El 20 de julio de 2026, un tribunal federal de Estados Unidos aprobó definitivamente el acuerdo mediante el cual Anthropic pagará US$1.500 millones para resolver una demanda colectiva presentada por autores y titulares de derechos de autor. Se trata de uno de los acuerdos económicos más relevantes registrados hasta ahora en materia de copyright.

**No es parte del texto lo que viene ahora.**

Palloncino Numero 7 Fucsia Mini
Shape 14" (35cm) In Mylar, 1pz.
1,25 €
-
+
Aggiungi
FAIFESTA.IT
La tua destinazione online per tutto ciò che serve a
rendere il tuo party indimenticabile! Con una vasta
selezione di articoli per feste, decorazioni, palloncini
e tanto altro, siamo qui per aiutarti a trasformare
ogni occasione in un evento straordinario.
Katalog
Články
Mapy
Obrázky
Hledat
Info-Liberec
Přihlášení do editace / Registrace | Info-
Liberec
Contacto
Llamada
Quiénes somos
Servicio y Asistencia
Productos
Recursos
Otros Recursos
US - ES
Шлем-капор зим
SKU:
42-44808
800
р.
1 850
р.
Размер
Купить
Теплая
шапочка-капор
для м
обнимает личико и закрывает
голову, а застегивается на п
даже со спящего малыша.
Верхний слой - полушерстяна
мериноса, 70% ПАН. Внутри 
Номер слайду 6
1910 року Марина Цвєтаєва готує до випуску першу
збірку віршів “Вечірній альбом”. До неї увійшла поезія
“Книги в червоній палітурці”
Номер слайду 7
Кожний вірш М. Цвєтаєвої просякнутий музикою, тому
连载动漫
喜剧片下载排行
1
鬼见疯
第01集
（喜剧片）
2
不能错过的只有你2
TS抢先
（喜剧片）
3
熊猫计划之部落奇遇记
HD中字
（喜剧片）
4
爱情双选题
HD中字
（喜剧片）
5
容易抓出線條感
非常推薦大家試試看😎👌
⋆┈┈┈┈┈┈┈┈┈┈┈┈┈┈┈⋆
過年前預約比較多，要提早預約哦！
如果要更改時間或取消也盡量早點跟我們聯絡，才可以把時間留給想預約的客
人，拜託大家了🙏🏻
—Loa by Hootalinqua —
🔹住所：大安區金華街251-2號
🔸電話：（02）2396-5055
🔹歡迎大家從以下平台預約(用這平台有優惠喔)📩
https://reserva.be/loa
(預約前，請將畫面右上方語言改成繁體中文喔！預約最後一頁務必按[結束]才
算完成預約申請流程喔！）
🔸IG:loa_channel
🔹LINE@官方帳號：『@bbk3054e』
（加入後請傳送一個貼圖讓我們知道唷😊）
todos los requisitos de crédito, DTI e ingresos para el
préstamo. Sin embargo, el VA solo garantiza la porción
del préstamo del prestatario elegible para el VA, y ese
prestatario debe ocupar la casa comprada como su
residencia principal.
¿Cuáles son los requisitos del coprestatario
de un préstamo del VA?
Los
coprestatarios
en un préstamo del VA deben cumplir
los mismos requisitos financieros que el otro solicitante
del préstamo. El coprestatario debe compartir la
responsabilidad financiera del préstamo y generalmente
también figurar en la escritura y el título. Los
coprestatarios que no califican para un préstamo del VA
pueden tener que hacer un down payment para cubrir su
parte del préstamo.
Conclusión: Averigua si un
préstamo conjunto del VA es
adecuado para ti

La noticia ha sido resumida como una derrota de la inteligencia artificial frente a los autores. Sin embargo, el caso es bastante más complejo y su verdadera importancia está precisamente en esa complejidad.
El tribunal había considerado que el uso de libros legalmente adquiridos para entrenar modelos podía constituir fair use bajo la legislación estadounidense.
Lo que no aceptó fue que Anthropic descargara y almacenara millones de copias provenientes de bibliotecas piratas para construir su repositorio. El acuerdo, por tanto, no significa que todo entrenamiento con obras protegidas sea automáticamente ilegal. Significa algo igualmente importante: el origen, la trazabilidad y la legitimidad de los datos sí importan.
Durante años, parte de la industria tecnológica actuó bajo una lógica sencilla: primero recopilar toda la información disponible y después discutir si existían derechos sobre ella. El caso Anthropic demuestra que esa etapa está terminando.
Cuando una empresa utiliza esas creaciones para desarrollar un producto comercial, la propiedad intelectual deja de ser una discusión exclusivamente cultural o jurídica. Pasa a formar parte de la estructura de costos, de la gestión de riesgos y del propio modelo de negocio.
Una advertencia para las startups latinoamericanas
Una startup que entrena un sistema con información cuya procedencia desconoce no tiene solamente un problema legal. Tiene un problema de inversión. ¿Qué ocurrirá durante una ronda de financiamiento cuando el inversionista pregunte de dónde provienen los datos? ¿Puede la empresa demostrar que tenía derecho a utilizarlos? ¿Los contratos con desarrolladores, investigadores y proveedores transfieren adecuadamente los derechos? ¿Existen restricciones para comercializar el modelo en otros mercados?
No contar con esas respuestas puede afectar la valorización de la empresa, bloquear una adquisición o transformar un producto prometedor en un pasivo difícil de vender. En la Unión Europea, los proveedores de modelos de inteligencia artificial de uso general deben implementar políticas de cumplimiento del derecho de autor y publicar un resumen suficientemente detallado del contenido utilizado paraentrenar sus modelos. Estas obligaciones pueden alcanzar incluso a proveedores establecidos fuera de Europa que comercialicen allí sus tecnologías.
Esto significa que la trazabilidad de los datos dejará progresivamente de ser una buena práctica voluntaria. Será una condición para acceder a mercados, capital y clientes institucionales.
El copyright no es enemigo de la innovación
Proteger es la posibilidad de obtener un retorno económico es precisamente lo que incentiva a las personas y a las empresas a seguir investigando, creando e innovando. Sin protección, la innovación se transforma en extracción. Con protección, se convierte en una economía sostenible de conocimiento.
El verdadero desafío de la inteligencia artificial no es eliminar los derechos de autor, sino construir modelos capaces de respetarlos, administrarlos y generar valor para todos quienes participan en la cadena de innovación.